These past few months, I’ve been alternately migrating and nesting. We, my husband Yosef and I, taped up boxes, zipped up luggage and flew from the Middle East to the Northeast. From the crowded corridors of the shuk to the tight aisles of (the) Fairway. From Jerusalem’s alleys to New York’s avenues.
Yosef and I just got married in August, the day after Chelsea Clinton, in the Jersey synagogue where I grew up. Now, we’re both back in rabbinical school at JTS. I’m still playing with head-coverings (see my letter from Jerusalem for more on that) — a striped spandex wrap, a brown herringbone cap and the absence of accessories above. Here is some of my writing about coming into a new space and a new self:
לֶךְ-לְךָ מֵאַרְצְךָ וּמִמּוֹלַדְתְּךָ וּמִבֵּית אָבִיךָ, אֶל-הָאָרֶץ, אֲשֶׁר אַרְאֶךָּ
Get going, from your land, from your birthplace,
from your parents’ home to the place I will show you. . .
“Hi Manny,” I say to the doorman. He and Yosef are standing under the scaffolding, talking about El Salvador and how fierce the soldiers are there. “You don’t want to mess with them cause they’re like.” (Manny slants his eyebrows and furrows his lips, in an imitation of the no-nonsense, no-negotiation stance of the soldiers of his homeland.) Manny tells me I have a package at the desk.

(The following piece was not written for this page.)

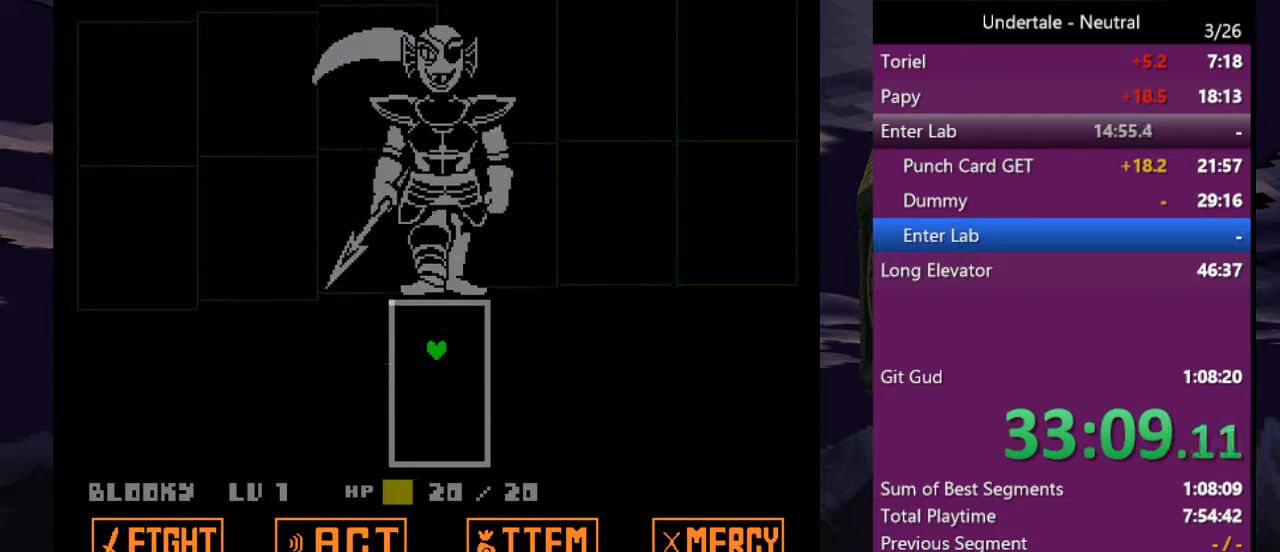
{"keys": [], "events": []}
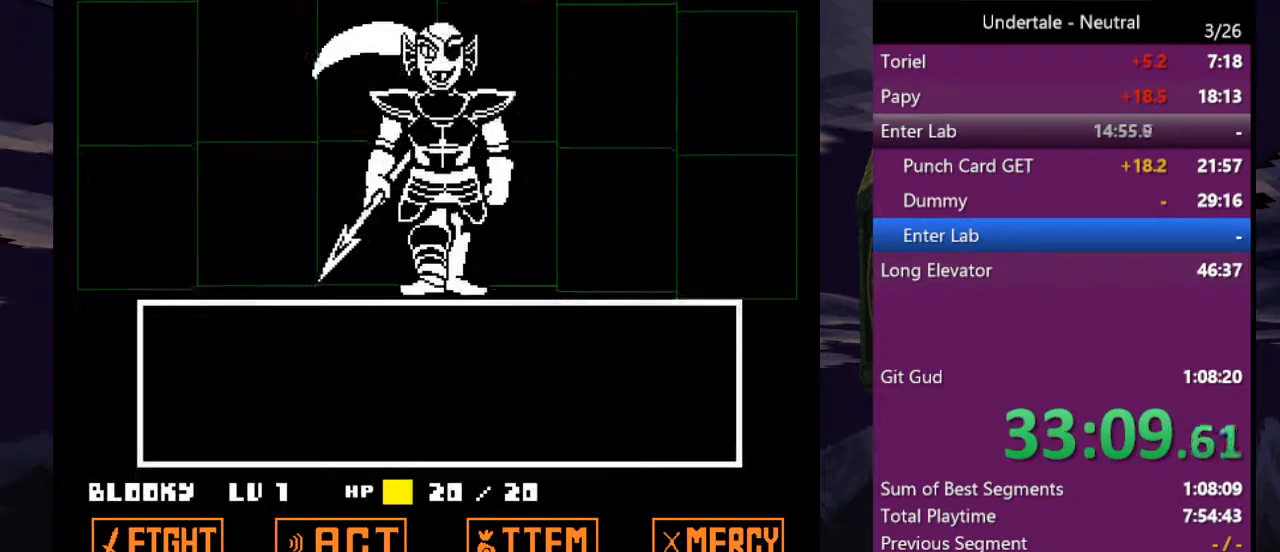
{"keys": [], "events": [[333, "return", "down"], [367, "return", "up"], [433, "z", "down"], [467, "z", "up"]]}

I open it when I reach the fifteenth floor: From Amazon – Jewish cookbooks from my mother for my birthday. And I am happy to be home in the warm colors, wooden floors and rugs, the renovated kitchen with its granite and marmoleum (I’m not really sure what marmoleum is, just that it’s kinder to dropped glasses than Jerusalem’s macadam floors). The cabinets are piled high with Mikasa and Lenox in browns, whites and greens. The living room shelves sag with the weight of my father-in-law’s books, and souvenirs from Yosef’s Yeshiva days. Mine, save two new cookbooks, are still in boxes in my parents’ garage. This mix of materials – his/mine/ours – spills out from deep closets and catches light from tall windows. The apartment adjusts to the curves of my body and I learn how to move in its hold. And when a bell cuts through the space, I still don’t know if it’s our door or the intercom to the doormen downstairs. I am here in a here I could not have imagined. Here, it is safe and warm and bright enough. Some days, I dream of there.